REQUIREMENT 1: Retype part of the Honour Beat text word for word, beginning at the words that have "This safe space" and stopping after "in the play.".
REQUIREMENT 2: Please write what comes next in the Honour Beat text, picking up after its final sentence.

TEXT:
────────────────────

Andy Moro, in charge of set and production design, included projections of various images that went along with the dialogue to fill up the space on stage.

With the heavy topics tackled in Honour Beat, Thrush wanted to make sure the cast felt completely safe exploring issues that were “so close to their hearts.”

There are many issues involved with creating a healthy family after generations of families were kidnapped and placed into a foreign system, said Thrush.

“Our families are still healing.”

While Honour Beat was in theatres, Thrush said there was a safe space in the lobby of the theatre Indigenous people could use if they felt triggered during some of the play’s moments. 

This safe space was a place where survivors could smudge (a traditional ceremony for cleansing the soul) and be with counsellors that were present during every show.

Beagan, the writer behind Honour Beat, is an “extremely intelligent woman” who was “very present, very sensitive,” said Thrush.

Thrush loved how Beagan was not apologetic for the topics and issues brought up in the play.

“She is not writing for non-Indigenous people.”

────────────────────

Saved data entries:
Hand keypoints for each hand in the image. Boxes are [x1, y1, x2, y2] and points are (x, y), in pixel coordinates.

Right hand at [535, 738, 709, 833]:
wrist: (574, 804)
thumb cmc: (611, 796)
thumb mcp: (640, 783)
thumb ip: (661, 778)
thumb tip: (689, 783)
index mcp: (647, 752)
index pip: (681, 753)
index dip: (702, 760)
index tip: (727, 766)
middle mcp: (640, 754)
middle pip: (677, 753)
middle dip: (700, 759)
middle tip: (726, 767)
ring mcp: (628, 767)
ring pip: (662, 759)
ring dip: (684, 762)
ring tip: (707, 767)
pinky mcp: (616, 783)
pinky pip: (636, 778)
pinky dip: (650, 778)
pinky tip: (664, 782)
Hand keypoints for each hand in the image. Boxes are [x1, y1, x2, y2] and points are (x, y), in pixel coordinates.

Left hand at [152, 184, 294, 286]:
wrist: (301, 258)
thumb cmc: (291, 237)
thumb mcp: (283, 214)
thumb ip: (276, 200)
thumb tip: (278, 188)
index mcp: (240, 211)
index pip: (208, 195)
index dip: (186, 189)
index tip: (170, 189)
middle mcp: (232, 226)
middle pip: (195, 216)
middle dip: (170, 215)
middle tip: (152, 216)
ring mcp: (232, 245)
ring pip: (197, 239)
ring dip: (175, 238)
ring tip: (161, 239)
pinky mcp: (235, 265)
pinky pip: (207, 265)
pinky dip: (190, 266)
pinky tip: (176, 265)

────────────────────

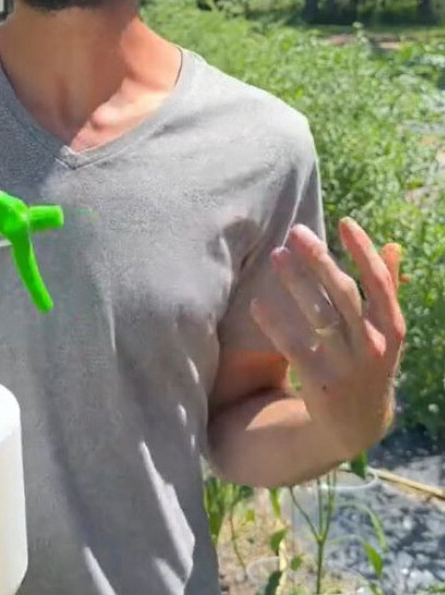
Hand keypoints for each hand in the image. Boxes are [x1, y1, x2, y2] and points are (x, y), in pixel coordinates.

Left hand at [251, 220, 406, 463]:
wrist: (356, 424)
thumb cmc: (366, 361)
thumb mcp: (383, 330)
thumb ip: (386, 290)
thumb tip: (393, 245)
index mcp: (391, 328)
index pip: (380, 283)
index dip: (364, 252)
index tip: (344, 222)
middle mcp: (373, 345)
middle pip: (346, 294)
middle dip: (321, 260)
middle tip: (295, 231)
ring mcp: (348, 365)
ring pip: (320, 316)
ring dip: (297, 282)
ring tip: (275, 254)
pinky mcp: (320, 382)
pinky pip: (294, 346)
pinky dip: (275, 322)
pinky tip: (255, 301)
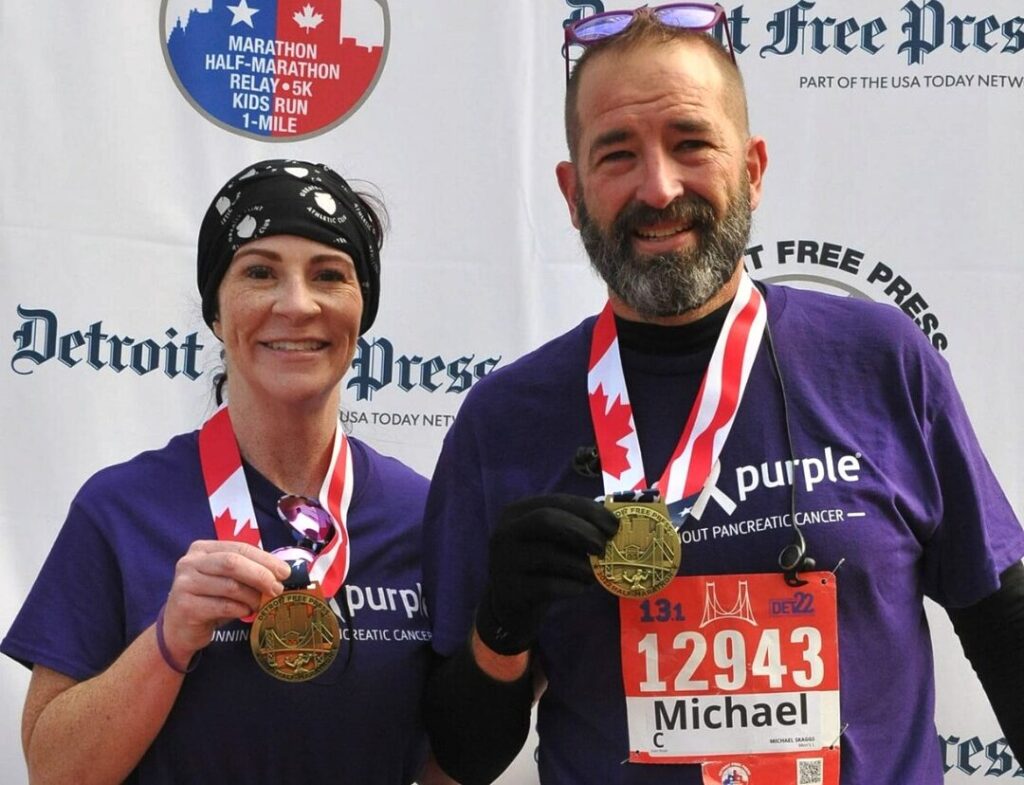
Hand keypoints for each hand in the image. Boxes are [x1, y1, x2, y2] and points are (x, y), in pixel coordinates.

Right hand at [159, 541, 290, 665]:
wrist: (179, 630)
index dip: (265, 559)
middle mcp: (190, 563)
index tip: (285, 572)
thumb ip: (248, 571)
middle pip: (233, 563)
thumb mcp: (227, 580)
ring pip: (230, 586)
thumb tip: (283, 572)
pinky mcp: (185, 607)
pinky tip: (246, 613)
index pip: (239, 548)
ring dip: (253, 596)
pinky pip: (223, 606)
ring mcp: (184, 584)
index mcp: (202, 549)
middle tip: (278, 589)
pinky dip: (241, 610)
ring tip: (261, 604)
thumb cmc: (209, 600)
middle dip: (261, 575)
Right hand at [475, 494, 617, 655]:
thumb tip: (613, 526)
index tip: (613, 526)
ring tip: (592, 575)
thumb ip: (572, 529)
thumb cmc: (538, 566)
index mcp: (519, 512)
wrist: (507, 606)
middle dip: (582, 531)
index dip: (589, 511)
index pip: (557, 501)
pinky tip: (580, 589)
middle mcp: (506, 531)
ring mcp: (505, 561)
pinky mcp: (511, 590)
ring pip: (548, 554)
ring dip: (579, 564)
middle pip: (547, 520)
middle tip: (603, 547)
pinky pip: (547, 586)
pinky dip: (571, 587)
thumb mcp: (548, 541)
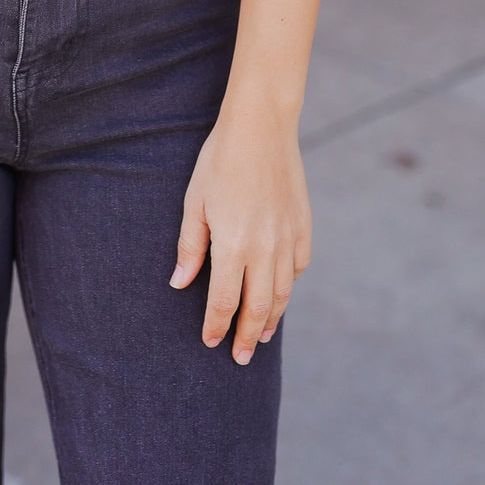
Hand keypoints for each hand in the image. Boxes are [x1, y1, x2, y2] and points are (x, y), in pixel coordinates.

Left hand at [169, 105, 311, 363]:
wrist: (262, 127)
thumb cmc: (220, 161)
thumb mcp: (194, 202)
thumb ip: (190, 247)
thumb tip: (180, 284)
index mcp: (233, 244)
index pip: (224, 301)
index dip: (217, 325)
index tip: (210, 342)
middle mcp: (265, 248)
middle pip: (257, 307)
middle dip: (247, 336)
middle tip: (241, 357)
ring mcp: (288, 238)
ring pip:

────────────────────

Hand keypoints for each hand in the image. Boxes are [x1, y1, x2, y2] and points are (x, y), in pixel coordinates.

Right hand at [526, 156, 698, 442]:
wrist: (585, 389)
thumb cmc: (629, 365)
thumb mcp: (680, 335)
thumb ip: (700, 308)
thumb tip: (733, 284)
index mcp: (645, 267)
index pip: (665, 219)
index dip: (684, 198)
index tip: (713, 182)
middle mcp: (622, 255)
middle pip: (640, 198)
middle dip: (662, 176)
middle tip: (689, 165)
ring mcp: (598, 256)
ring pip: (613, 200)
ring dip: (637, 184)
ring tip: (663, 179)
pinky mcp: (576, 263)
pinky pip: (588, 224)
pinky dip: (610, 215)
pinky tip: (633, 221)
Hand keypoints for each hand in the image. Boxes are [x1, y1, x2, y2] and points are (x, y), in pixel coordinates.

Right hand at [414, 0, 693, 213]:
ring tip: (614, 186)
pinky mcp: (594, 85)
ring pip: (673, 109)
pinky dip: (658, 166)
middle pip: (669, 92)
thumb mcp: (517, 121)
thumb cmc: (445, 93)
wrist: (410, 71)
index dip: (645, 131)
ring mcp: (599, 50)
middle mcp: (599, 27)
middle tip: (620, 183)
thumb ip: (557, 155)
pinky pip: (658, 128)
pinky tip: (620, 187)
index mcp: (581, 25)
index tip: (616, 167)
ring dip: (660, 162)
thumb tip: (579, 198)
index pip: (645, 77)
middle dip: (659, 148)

────────────────────

REPLY 1:
This safe space was a place where survivors could smudge (a traditional ceremony for cleansing the soul) and be with counsellors that were present during every show.

Beagan, the writer behind Honour Beat, is an “extremely intelligent woman” who was “very present, very sensitive,” said Thrush.

Thrush loved how Beagan was not apologetic for the topics and issues brought up in the play.

REPLY 2:
Beagan wrote the play’s script years ago, but did not receive funding until it was commissioned by Theatre Calgary through FUSE: New Play Development Program.

FUSE is a program that has developed a number of plays over the last few years such as Liberation Days by David van Belle, and Pride and Prejudice adapted by Janet Munsil.

Thrush has co-directed shows such as Treaty 7, and One Yellow Rabbit’s High Performance Rodeo shows.

Thrush has a show titled Inner Elder coming up at The Big Secret Theatre from Oct. 23 to. 27. 

In the future, she said she hopes that more Indigenous stories are brought to the stage and more collaborations between Indigenous cast and crews are involved with theatre in the city.